** TEXTE **
──────────
La Clinique de la Vision est ouverte à Paris depuis 15 ans pour une chirurgie réfractive exclusive et de niveau international. Sa renommée a conduit parmi les meilleurs chirurgiens de province à bénéficier de son expérience et de son expertise afin de former un groupement de compétences et de qualité. Des centres authentifiés par le logo CLV s'attachent aux valeurs fondatrices et au respect de la charte commune. C'est une garantie pour les patients et les chirurgiens.

Opérer la presbytie ?

LA CORRECTION CHIRURGICALE DE LA PRESBYTIE

PEUT FAIRE APPEL À PLUSIEURS PROCÉDÉS

 

Comme rétablir l'accommodation est impossible il faut modifier les propriétés optiques de l'œil de façon à permettre une vision non corrigée à toutes distances.

Le Presbylasik est un lasik où un double profilage lors du traitement par laser excimer crée une multifocalité cornéenne, souvent associée à un élément de monovision dont l'importance varie selon le type de programme. Il existe plusieurs types de Presbylasik. La clinique de la vision est le seul établissement français possédant tous les programmes de presbylasik dont le fameux Supracor.
──────────
** DONNÉES FOURNIES **
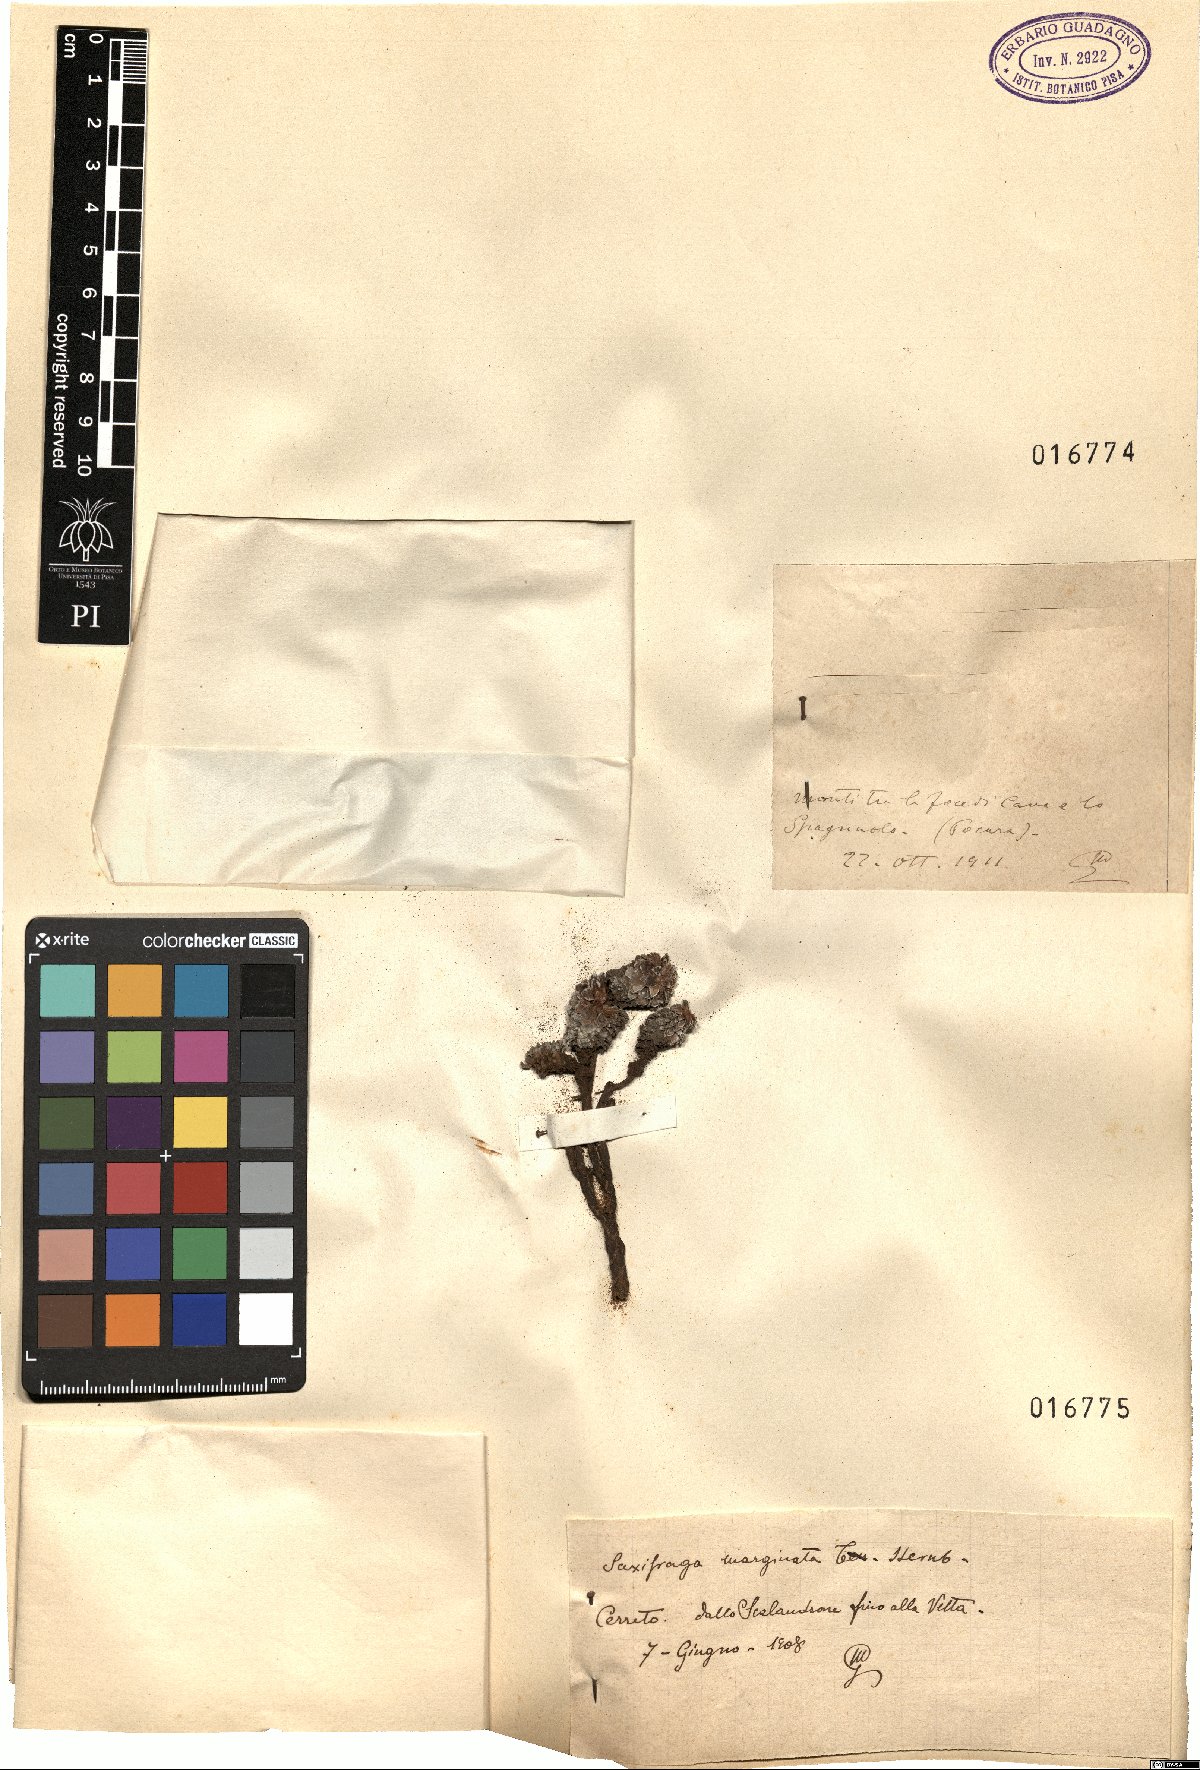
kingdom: Plantae
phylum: Tracheophyta
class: Magnoliopsida
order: Saxifragales
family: Saxifragaceae
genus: Saxifraga
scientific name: Saxifraga
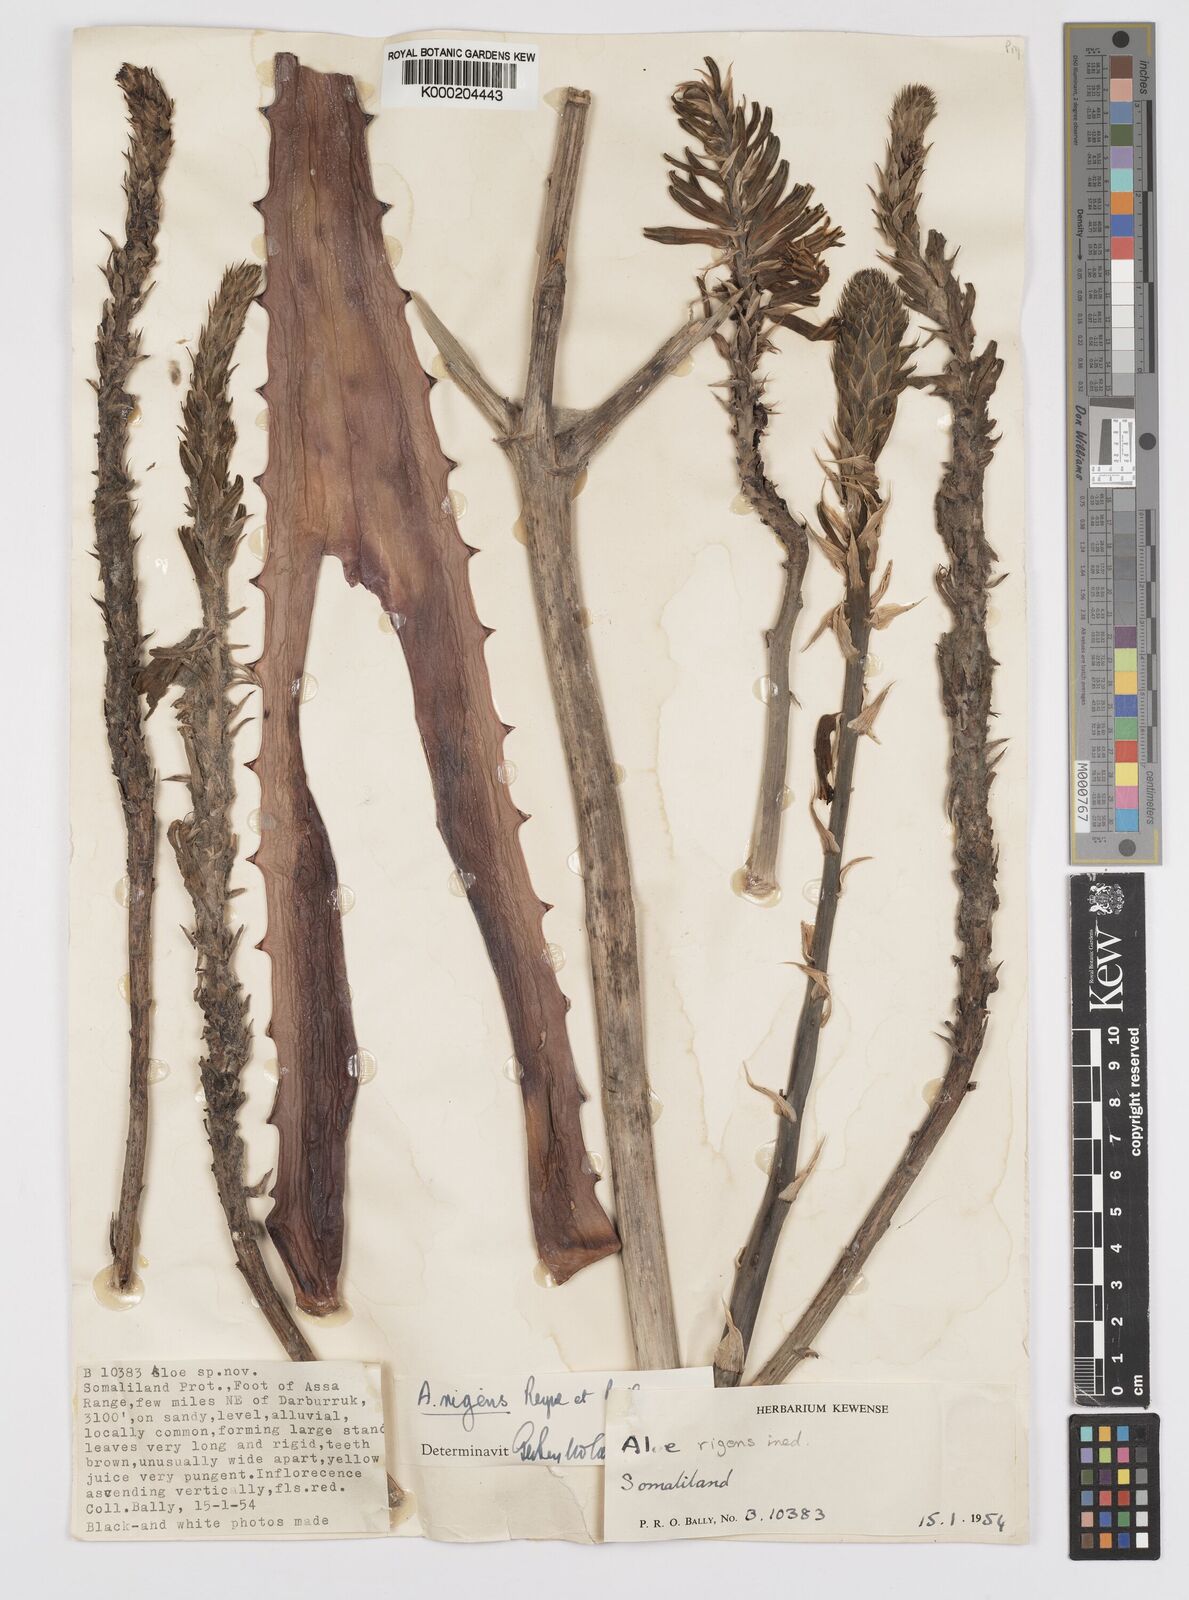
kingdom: Plantae
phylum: Tracheophyta
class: Liliopsida
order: Asparagales
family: Asphodelaceae
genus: Aloe
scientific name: Aloe rigens
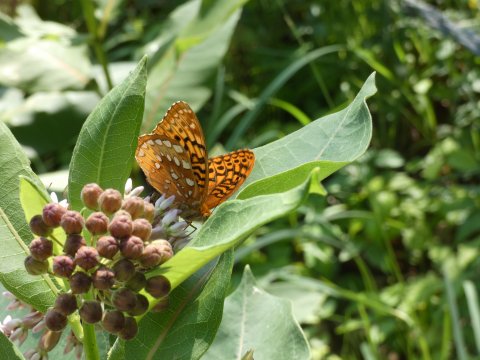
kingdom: Animalia
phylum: Arthropoda
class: Insecta
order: Lepidoptera
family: Nymphalidae
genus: Speyeria
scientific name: Speyeria cybele
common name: Great Spangled Fritillary
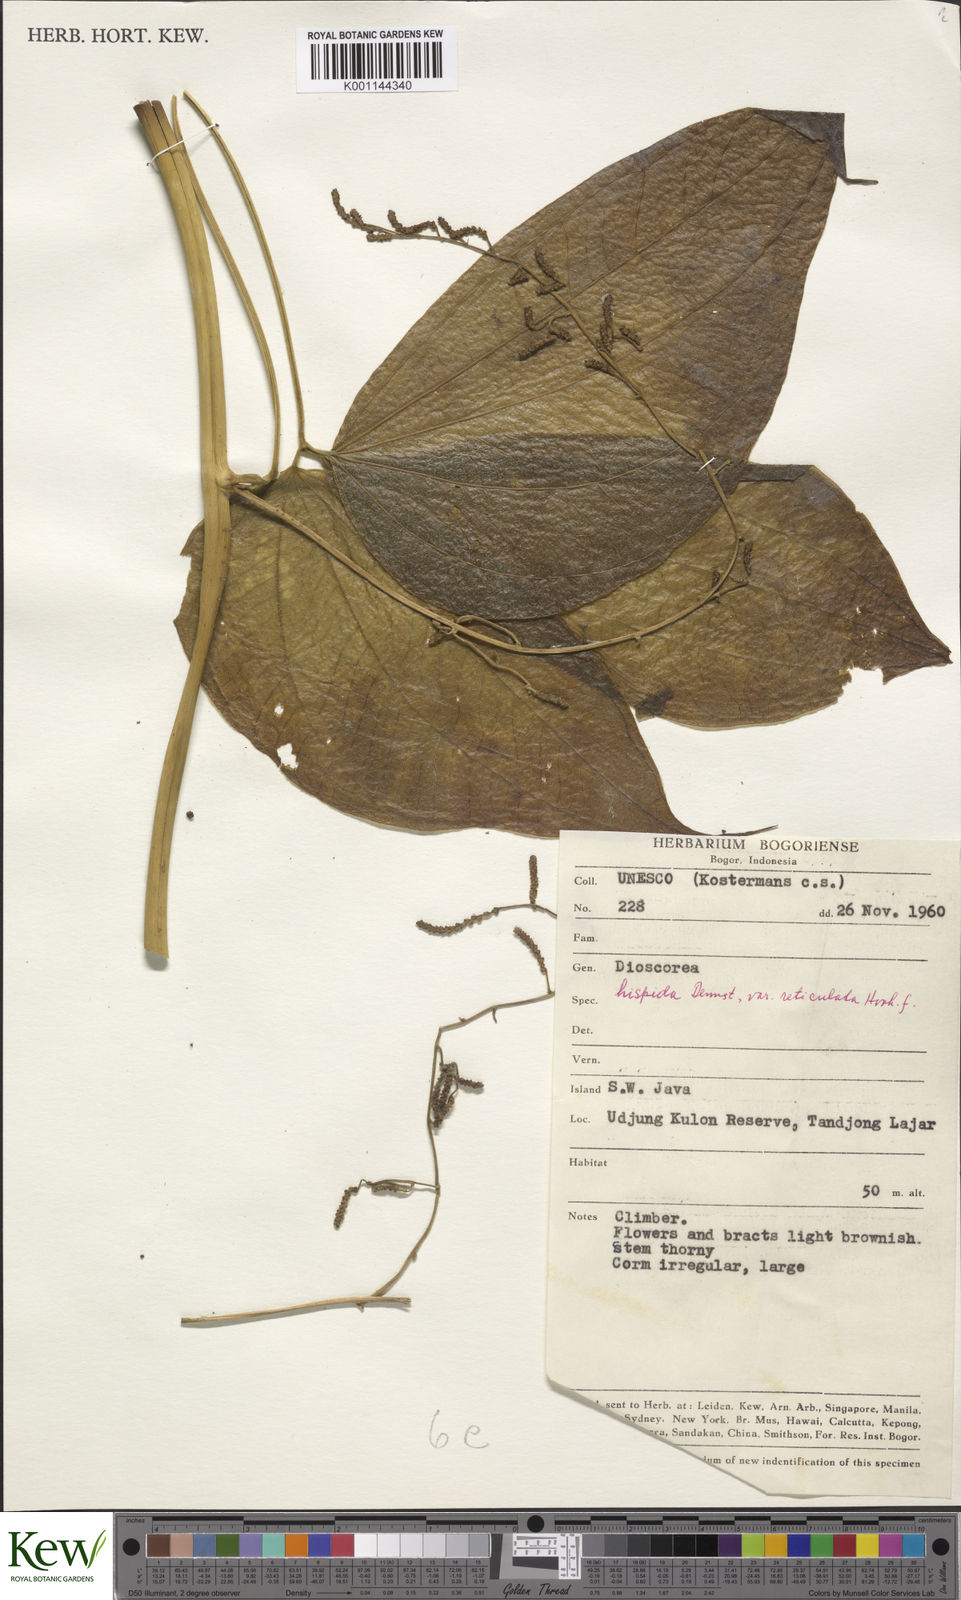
──────────
** CONSIGNES **
(a) Répondez aux questions suivantes à partir du texte sur la chirurgie de la presbytie.
(i) Depuis combien d'années la Clinique de la Vision est-elle ouverte à Paris ?
(ii) Quel laser sert au traitement dans le Presbylasik ?
(iii) Quel programme de presbylasik le texte cite-t-il nommément ?
(b) Reproduisez fidèlement le passage du texte qui commence aux mots « Opérer la presbytie » et s'arrête après les mots « à toutes distances. ».

** CORRIGÉ **
(a)
(i) Depuis 15 ans.
(ii) Le laser excimer.
(iii) Le Supracor.

(b)
Opérer la presbytie ?

LA CORRECTION CHIRURGICALE DE LA PRESBYTIE

PEUT FAIRE APPEL À PLUSIEURS PROCÉDÉS

 

Comme rétablir l'accommodation est impossible il faut modifier les propriétés optiques de l'œil de façon à permettre une vision non corrigée à toutes distances.